Die Bestimmung des 104er bezieht sich auf alle in den Betriebsablauf eingegliederten Beschäftigten und schließt den hier geschilderten Fall nicht aus.
Allerdings gehen dann die einem AG hier auferlegten Prüfungspflichten, wie:
1. Feststellung erheblicher wiederholter Fehlzeiten von kurzer Dauer
2. Prognose weiterer Kurzerkrankungen mit dem Ergebnis, dass eine Besserung des Gesundheitszustandes des zu kündigenden AN insoweit nicht zu erwarten ist und es auch in Zukunft wieder zu erheblichen und wiederholten krankheitsbedingten Fehlzeiten von kurzer Dauer kommen wird.

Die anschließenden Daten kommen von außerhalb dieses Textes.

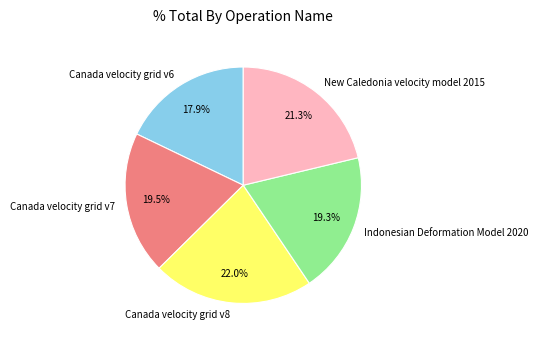

How many segments does this pie chart have?

5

3. Feststellung erheblicher Beeinträchtigung der betrieblichen Interessen infolge der wiederholten krankheitsbedingten Fehlzeiten von kurzer Dauer
4. Feststellung, dass eine Vermeidung der Kündigung durch Einsatz milderer Mittel nicht in Betracht kommt.
5. Umfassende Interessenabwägung,
auf einen BR über.
Da eine personenbedingte Kündigung nach § 1 Abs. 2 Satz 1 KSchG auch sozial gerechtfertigt sein muss, ist im Rahmen des Ultima-Ratio-Prinzips nach Punkt 4. zu prüfen, ob eine Kündigung nicht auch durch andere Mittel - Versetzung, Änderung der Arbeitsbedingungen etc. - vermieden werden kann.
Kommt ein BR auf der Grundlage der hier dann vorliegenden Erkenntnisse zu der Ansicht, dass hier keine andere Regelung eine Änderung bewirkt, so wäre er zur Abwendung von Nachteilen gegenüber den von ihm auch zu vertretenden Betriebsangehörigen, sogar zur Ziehung des 104ers gegenüber dem AG als verpflichtet anzusehen.
So ganz pauschal als nicht zutreffend zu bewerten, ist es also nicht. Auch muss einem BR nicht gleich eine negative Grundhaltung unterstellt werden, wenn er eine solche Möglichkeit ins Auge fasst. Denn letztlich gehört auch dieses zu seinen Aufgaben, auch wenn es nun wirklich das letzte aller Möglichkeiten sein sollte.
Sorry, dass es wieder so lang wurde. Um hier aber wirklich alle Aspekte und Sichtweisen zu berücksichtigen, ist es immer noch zu kurz.